We know proof refers to the method in which the coin was struck, and is and is generally indentified by the mirror field and frosted devices. Another key indicator is the detail in the devices that are more apparent due to the multiple strike process, however these days its common for there to be almost no difference in detail between proof and business strikes. I think this is a testiment to the improvements in the modern day minting process.

It's modern nickel coins I want to take a jab at with this question of circulating proofs. I know nickel is harder than silver but allow me to give it some good guess work.

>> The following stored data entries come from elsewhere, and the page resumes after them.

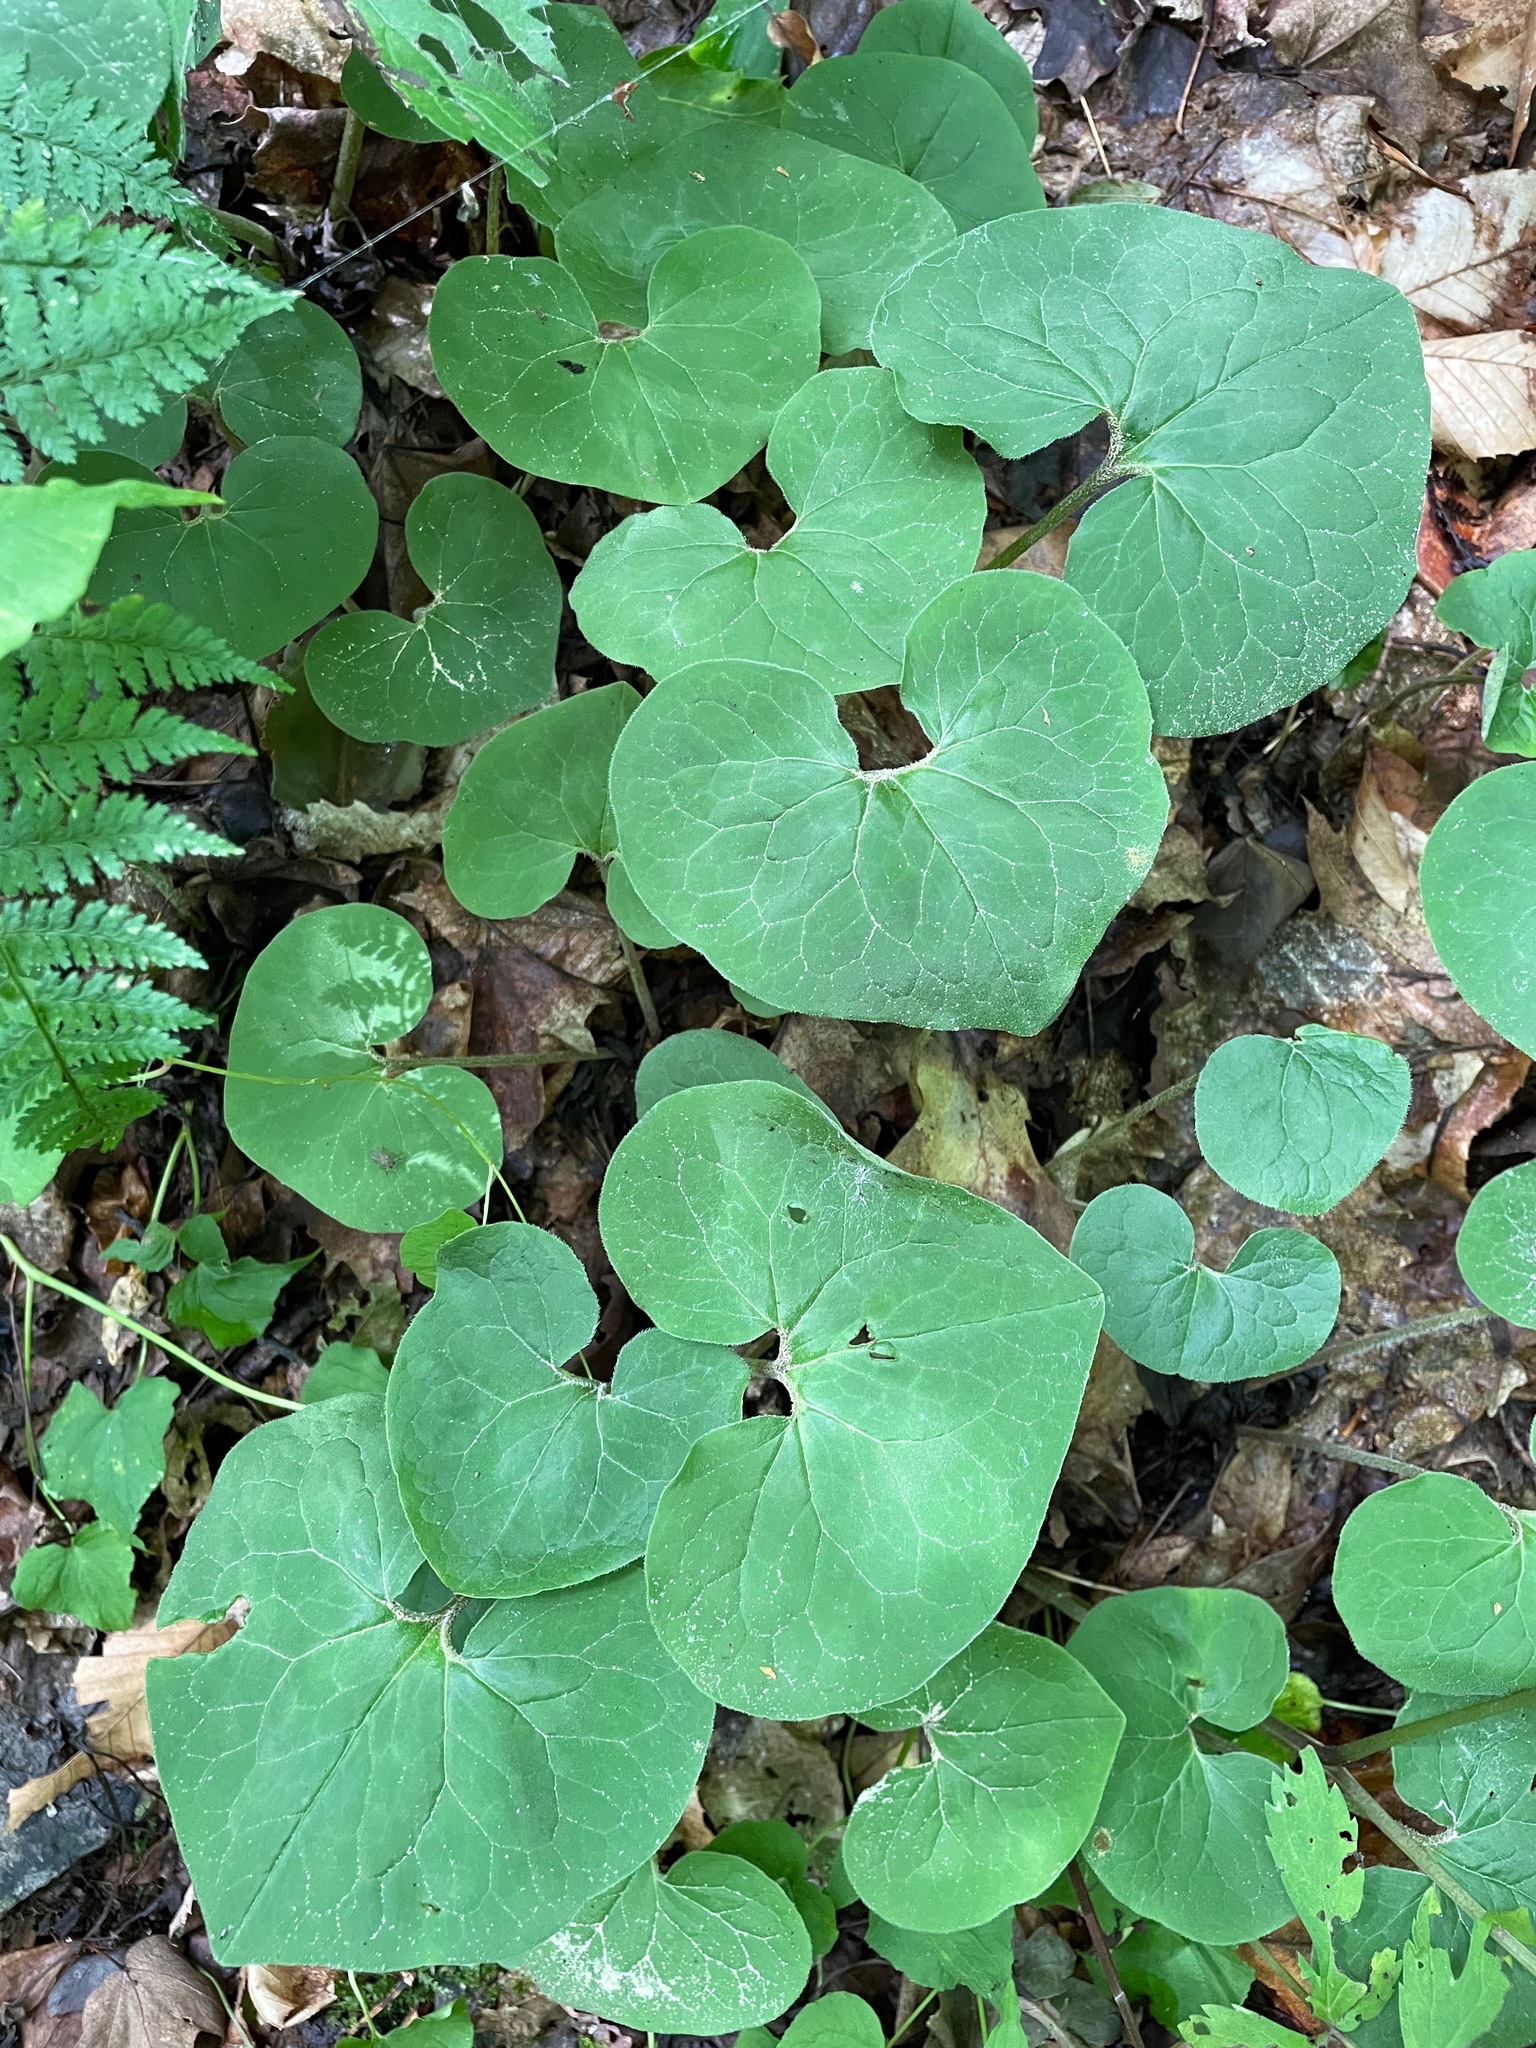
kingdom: Plantae
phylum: Tracheophyta
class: Magnoliopsida
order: Piperales
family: Aristolochiaceae
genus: Asarum
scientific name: Asarum canadense
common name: Wild ginger
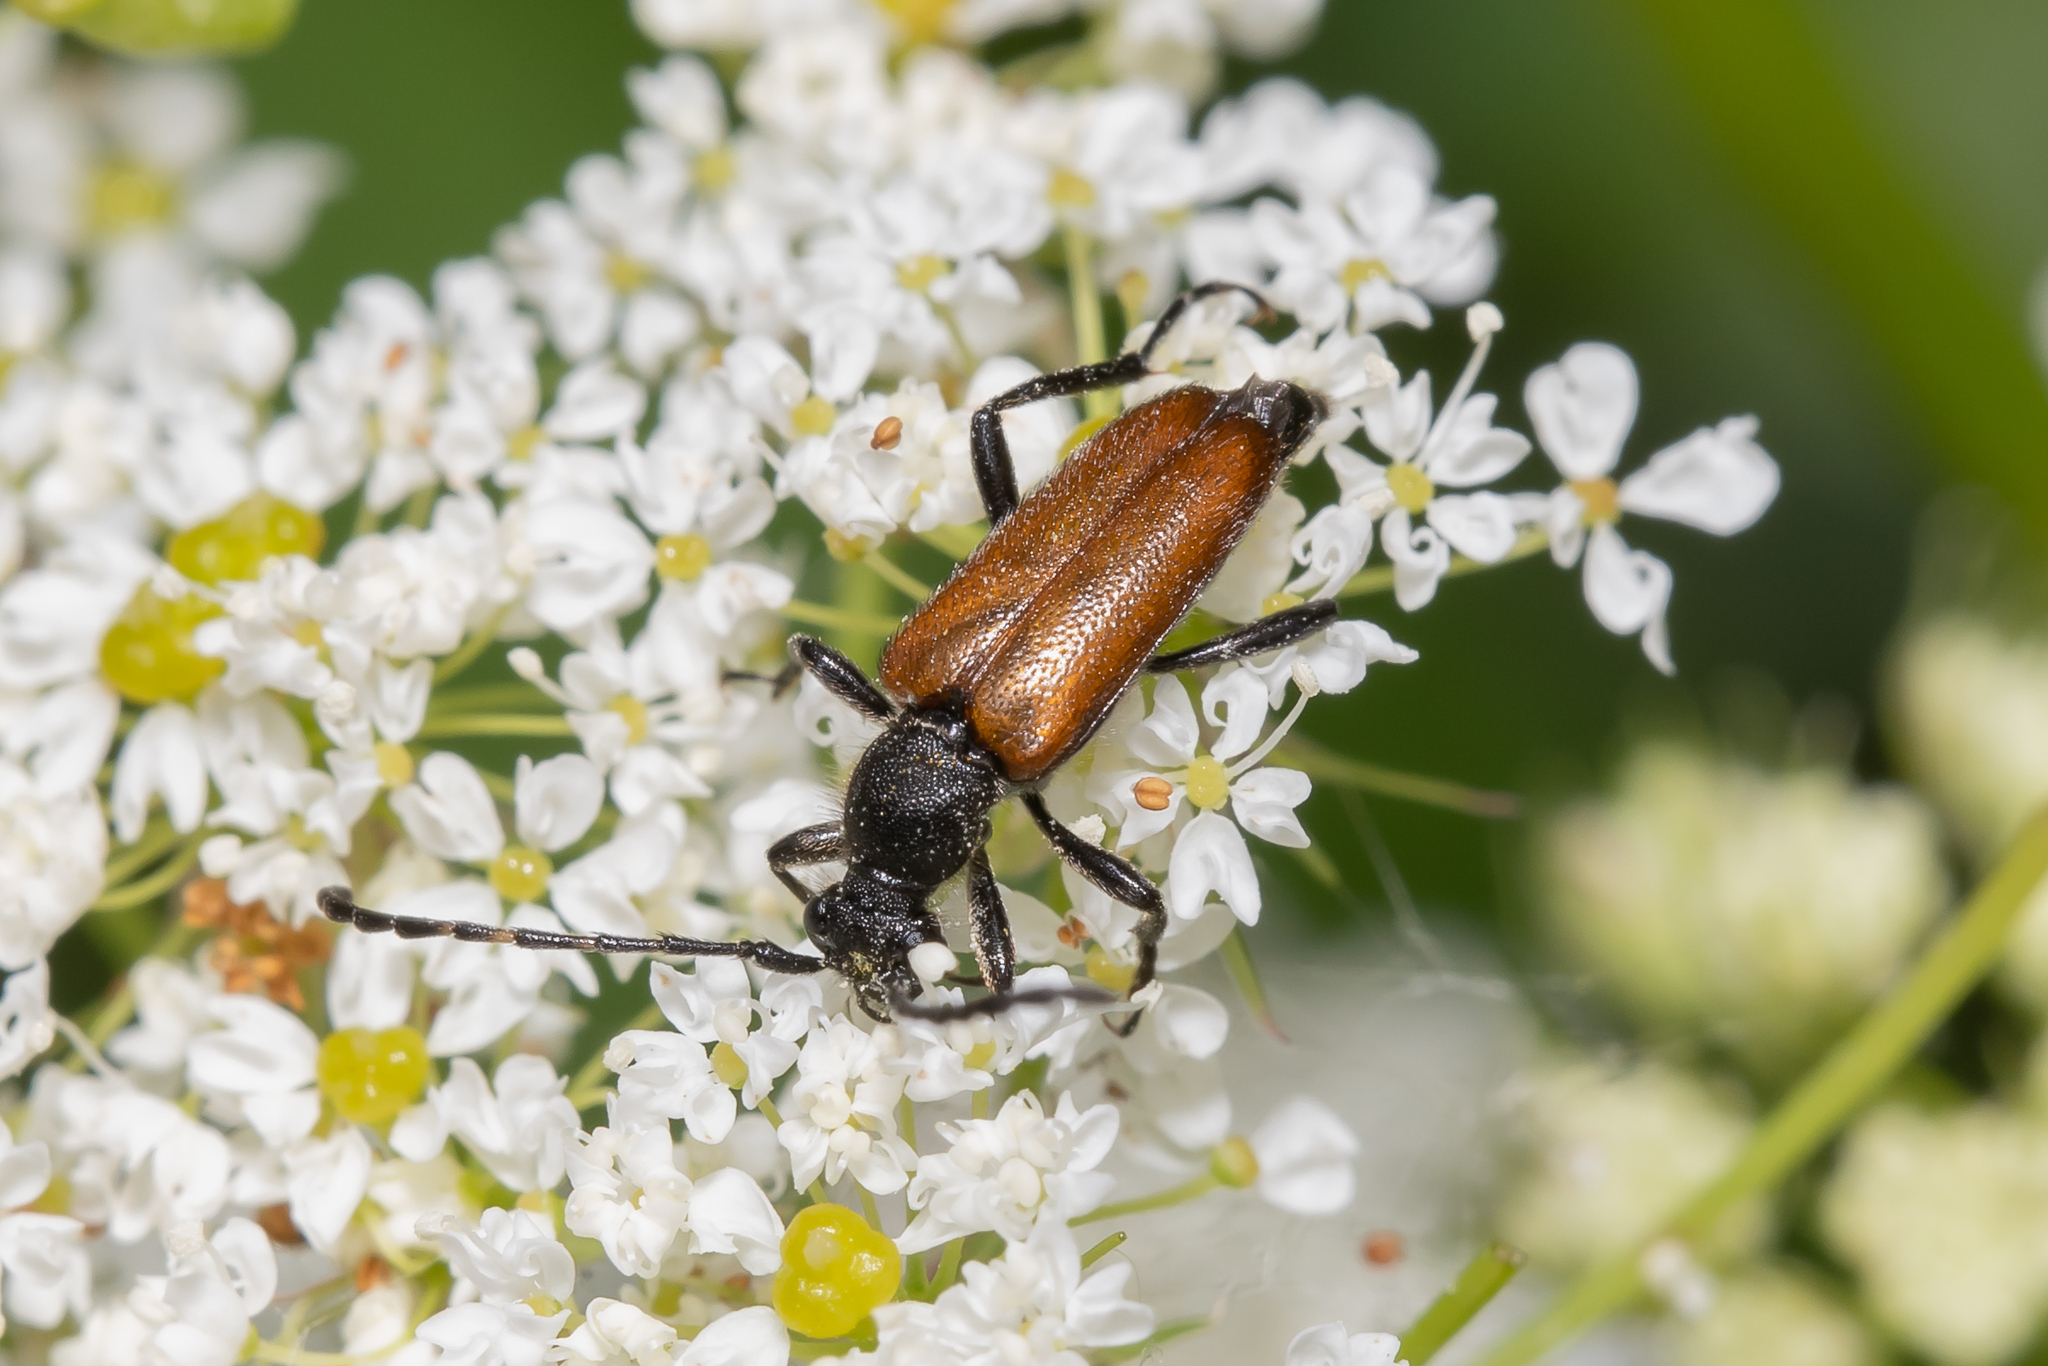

I've been looking at various circulated R2 coins between 1989 and 2014 (Those coins normally kept in the cubby for car guards) and comparing their wear. Now I'm going to be bold and state now there's really no difference between third decimal business strikes and proofs save for the frosted devices. Brand new business strike rands and R2 exhibit more or less the same mirror fields as proofs do. Even though nickel is harder than silver and doesn't wear as fast the coins exhibit similar wear.

2013 - 14 coins, the Kudu show wear on the high points, with the low points of the device still showing mirror lustre. The fields all around the device (the kudu) show mirror lustre, but the open fields are mirrorless with heavy dings and hits . If it were proof R2, I'd say the frosting on the lower points of the device would still be visible, hence my guess would be it would take 4 to 5 years of circulation to strip the frosted device from a nickel proof.

2007-10 coins show the mirror lustre is all but gone, even around the device save for the slightest visability here and there. The whole coin is covered with hits and wear. I'd say at this point, 8 to 10 years, proof mirror fields would be worn away on nickel proofs.

1989 - 91 some coins are worn down to the copper base showing on the highest points, nose of the Kudu. This is sometimes visible on 94-5 R5 as well, hoof of the Wilderbeest.

So I'd say it would take between 5 years (frosting) to 8 to 10 years(mirror fields) of good circulation for a modern nickel R2 coin to be unidentifiable as a proof. What the timeframe for silver would be, I wouldn't be able to accurately say but I'm sure it would be less than that of nickel and different variables such as weight and size would affect wear differently.

I tried to take photos of each stage of wear, but my camera on my phone is poor and the lighting bad. They don't do what I'm trying to discribe justice. Perhaps I'll give the pics another go over the weekend in natural light.